Margi de Ferranti is pitch-perfect as a lesbian doctor, Elise McCann adds the right subtlety to her caterer partner to be funny but not overblown. Ben Hall sings and acts as well as he is ridiculously handsome (I know that sentence doesn’t really work). Katrina Retallick’s ‘I’m Breaking Down’, sung while doing a step class is a tour de force. Stephen Anderson’s Mendel is perfectly sung and my partner S. particularly liked his acting. I’d forgotten what a monster the character Marvin is in the first act before Tamlyn Henderson shows his transition to a more mature and loving man in the second. Special mention to Anthony Garcia. Didn’t musicals and plays used to have much older actors playing child characters, since they couldn’t find someone of the right age with the requisite talent? Anthony never hit a bum note, showed huge acting shops and charisma, and is only 13 years old. We sat next to his proud papa at the preview, who was crying, even more than my partner, at the the musical’s end.

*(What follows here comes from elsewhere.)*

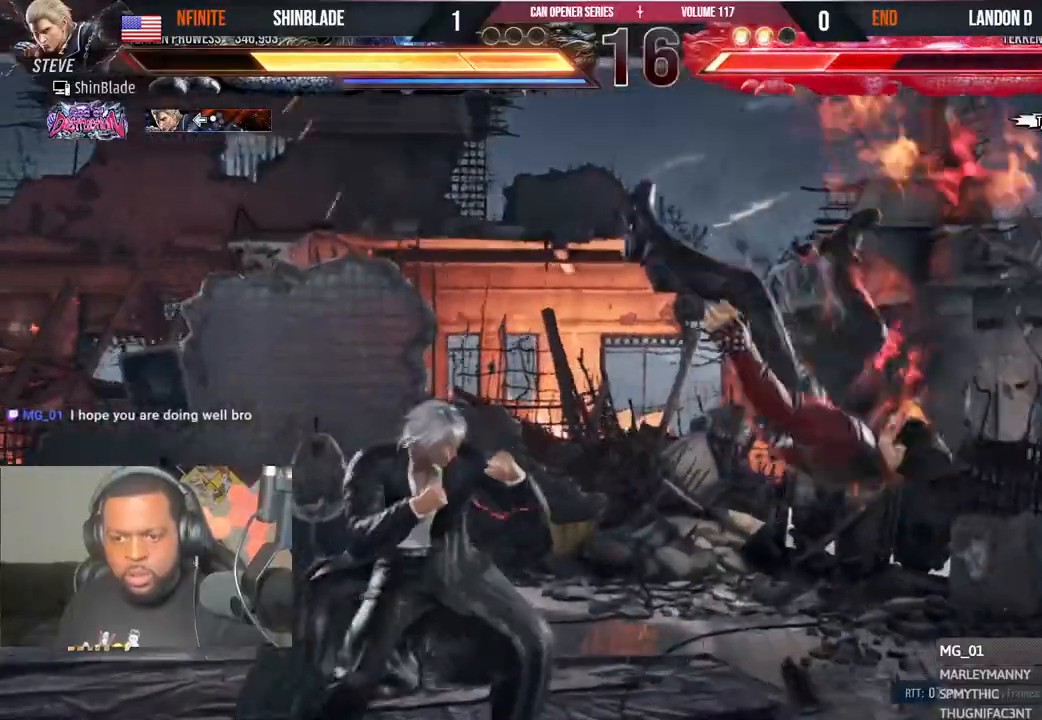
{"buttons": [], "left_stick": "center", "right_stick": "center", "events": []}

Colyer’s other strength is in his staging. His sets are always spare, where he employs simple but effective theatrical tricks to create the right environment and setting but keep the focus on the story and actors. But then he re-envisions and recreates songs and scenes to give them energy, bring them new life or even bring them up to date. He doesn’t allow any of the songs to be sung in a static way but I didn’t feel that he ever overcomplicated them either. A few of Falsettos’ numbers are particularly culturally specific (Four Jews in a Room Bitching) or stagy and it feels like Colyer is very technical in the way he dissects songs, deflects attention from weaker lyrics, and enhances the songs dramatically through his choreography and staging.
Years ago, I saw another production, an amateur one, at an unnamed theatre. Because Finn’s music is so complicated, in lesser hands, the music can seem awkward, even discordant. In a similar way, the characters can feel culturally unfamiliar (In Canada, I had far more friends than here in Australia that have had Bar Mitzvahs!), and dramatic notes too big. The staging of a final dramatic scene in this production allowed it be both poignant and powerful and yet understated, especially compared to the previous version I’d seen: a full-on hospital deathbed scene. In Colyer’s capable hands, he pulled out the emotional truth and universal themes of the musical to allow us to think about the way we create our complicated families of choice – all the while touched, entertained and entertained by outstanding actors (and the musical director, carrying the entire musical weight of the show on his grand piano). S., me and my niece-in-law and nephew-in-law from Perth were all really happy to have seen it.
Please go see it! Support local theatre and the amazing artists involved.
P.S. This was the first time we’ve seen a show in the new Eternity Playhouse. What a beautiful space and amazing job. Kudos, City of Sydney.